Efficient microwave synthesis, functionalisation and biocompatibility studies of SPION based potential nano-drug carriers

Superparamagnetic iron oxide nanoparticles are much desired for various biomedical applications due to their biocompatible, biodegradable and superparamagnetic nature. In contrast to high-temperature synthesis methods, present study investigates the facile low-temperature co-precipitation process without inert atmosphere. For its efficient, homogenous, in core heating and environment friendly nature microwave energy at two powers of 180 and 450 W was used for synthesis and functionalisation of nanoparticles. It was found in the study, that microwave power plays a decisive role in controlling the size, coating and drug loading percentage of the particles. The synthesis process has been made more economic and simpler by the use of domestic oven, and serine coated particles with mean sizes around 6.8 and 10 nm, narrow size distribution (standard deviations of 1.4 and 1.6 nm), almost rectangular shape and magnetization values of approx. 48 and 42 emu/g were obtained at 180 and 450 W power, respectively. Particles were found to have properties such as near to zero remanence and coercivity, good crystallization and colloidal stability.

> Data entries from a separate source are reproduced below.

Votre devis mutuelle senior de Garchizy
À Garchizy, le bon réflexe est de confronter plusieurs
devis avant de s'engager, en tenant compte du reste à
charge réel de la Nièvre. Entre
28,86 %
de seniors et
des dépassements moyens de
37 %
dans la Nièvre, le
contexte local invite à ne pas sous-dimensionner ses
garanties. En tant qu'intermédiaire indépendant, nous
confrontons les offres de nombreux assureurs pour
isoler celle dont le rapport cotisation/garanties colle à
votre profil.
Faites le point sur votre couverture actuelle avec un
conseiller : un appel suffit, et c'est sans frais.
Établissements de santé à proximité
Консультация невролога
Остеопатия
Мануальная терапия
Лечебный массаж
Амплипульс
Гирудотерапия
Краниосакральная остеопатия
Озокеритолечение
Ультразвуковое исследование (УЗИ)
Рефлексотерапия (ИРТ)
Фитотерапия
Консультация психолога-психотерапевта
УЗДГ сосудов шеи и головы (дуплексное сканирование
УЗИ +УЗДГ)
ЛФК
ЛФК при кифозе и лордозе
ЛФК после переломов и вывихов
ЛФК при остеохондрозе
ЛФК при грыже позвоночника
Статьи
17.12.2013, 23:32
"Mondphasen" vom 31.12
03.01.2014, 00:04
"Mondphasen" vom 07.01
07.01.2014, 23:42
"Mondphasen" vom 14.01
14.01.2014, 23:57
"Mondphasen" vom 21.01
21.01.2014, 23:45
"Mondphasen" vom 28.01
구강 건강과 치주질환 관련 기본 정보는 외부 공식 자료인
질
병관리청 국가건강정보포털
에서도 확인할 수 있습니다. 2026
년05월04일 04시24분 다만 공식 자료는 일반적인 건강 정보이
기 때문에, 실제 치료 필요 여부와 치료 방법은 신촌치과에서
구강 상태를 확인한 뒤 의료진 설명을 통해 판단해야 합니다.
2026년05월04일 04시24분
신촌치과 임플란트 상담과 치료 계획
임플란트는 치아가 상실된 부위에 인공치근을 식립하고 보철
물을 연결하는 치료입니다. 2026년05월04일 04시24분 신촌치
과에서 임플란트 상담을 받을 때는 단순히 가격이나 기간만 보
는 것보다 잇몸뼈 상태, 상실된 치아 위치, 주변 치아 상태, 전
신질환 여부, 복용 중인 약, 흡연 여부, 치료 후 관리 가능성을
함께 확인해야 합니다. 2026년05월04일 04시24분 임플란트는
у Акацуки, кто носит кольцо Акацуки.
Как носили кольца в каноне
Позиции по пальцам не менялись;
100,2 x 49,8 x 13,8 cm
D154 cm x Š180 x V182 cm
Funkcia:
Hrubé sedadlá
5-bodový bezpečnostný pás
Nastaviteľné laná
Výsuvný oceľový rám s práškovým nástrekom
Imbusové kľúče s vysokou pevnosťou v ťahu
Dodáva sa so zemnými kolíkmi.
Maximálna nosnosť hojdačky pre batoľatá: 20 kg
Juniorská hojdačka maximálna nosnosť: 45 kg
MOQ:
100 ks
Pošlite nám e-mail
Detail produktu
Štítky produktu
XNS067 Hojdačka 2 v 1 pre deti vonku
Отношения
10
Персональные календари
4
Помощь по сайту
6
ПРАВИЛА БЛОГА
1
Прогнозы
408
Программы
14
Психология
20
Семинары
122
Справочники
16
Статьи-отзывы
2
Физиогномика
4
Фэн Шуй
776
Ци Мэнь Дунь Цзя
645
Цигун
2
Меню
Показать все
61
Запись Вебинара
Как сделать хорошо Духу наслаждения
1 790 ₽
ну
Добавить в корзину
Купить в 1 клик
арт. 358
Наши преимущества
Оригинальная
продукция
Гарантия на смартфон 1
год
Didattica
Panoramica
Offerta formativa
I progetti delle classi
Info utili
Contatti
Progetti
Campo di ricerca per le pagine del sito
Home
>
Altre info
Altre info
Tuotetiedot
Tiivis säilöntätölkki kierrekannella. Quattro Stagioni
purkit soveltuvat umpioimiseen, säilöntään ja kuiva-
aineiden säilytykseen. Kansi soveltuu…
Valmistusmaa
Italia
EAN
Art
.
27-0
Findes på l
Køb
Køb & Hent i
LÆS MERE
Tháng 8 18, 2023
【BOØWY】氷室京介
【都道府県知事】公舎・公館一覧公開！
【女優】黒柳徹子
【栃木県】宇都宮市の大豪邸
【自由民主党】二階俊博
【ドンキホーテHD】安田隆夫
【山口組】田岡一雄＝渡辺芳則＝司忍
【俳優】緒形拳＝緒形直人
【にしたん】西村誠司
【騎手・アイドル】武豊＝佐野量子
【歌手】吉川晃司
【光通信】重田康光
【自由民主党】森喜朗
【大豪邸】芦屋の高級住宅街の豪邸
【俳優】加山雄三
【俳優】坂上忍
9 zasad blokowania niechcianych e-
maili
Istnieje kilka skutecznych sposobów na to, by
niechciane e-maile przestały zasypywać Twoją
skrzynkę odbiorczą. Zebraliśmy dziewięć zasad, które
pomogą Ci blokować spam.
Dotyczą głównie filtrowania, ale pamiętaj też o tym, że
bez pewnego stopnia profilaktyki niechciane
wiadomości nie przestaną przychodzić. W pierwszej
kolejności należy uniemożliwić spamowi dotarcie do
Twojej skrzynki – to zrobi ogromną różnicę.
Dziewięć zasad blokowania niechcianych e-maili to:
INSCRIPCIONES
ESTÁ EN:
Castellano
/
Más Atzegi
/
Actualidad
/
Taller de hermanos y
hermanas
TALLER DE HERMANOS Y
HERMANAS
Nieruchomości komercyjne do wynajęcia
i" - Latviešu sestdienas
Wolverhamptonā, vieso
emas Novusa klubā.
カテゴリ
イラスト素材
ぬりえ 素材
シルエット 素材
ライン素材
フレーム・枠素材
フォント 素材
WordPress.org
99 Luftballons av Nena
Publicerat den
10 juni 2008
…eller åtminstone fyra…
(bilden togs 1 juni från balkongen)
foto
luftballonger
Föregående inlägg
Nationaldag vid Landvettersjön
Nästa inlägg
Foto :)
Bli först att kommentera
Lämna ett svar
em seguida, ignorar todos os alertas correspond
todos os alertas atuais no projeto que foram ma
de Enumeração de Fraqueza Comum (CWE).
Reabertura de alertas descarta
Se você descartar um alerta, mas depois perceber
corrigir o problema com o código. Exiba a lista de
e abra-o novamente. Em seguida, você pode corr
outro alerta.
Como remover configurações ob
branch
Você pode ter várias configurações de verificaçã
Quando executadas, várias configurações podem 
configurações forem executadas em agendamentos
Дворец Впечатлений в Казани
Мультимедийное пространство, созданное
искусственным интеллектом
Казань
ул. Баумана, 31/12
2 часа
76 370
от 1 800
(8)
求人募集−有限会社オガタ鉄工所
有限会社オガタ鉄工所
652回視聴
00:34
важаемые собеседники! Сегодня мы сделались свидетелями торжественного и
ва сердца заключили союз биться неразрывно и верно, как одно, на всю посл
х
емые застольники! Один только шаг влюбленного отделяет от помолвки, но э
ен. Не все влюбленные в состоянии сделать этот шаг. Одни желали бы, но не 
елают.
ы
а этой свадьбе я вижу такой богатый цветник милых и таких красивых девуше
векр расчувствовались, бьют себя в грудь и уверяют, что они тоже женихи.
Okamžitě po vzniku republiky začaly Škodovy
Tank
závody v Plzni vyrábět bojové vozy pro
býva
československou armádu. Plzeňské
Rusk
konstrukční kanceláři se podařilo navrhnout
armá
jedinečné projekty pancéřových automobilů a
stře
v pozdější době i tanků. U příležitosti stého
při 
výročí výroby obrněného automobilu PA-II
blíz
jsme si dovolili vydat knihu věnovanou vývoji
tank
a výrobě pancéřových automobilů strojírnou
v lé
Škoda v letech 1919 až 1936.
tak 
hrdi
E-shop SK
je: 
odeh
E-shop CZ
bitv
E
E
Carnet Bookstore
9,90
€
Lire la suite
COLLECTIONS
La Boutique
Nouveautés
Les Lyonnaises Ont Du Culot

The biocompatibility of the uncoated and serine coated particles was confirmed by the MTT assay on A 549 epithelial cells. Synthesized particles were found to have all the suitable properties for potential application in biomedical fields. Doxorubicin hydrochloride was loaded efficiently on both the synthesized particles, with loading efficiency obtained up to 6.8% wt/wt, for assessing their suitability as potential drug delivery agents.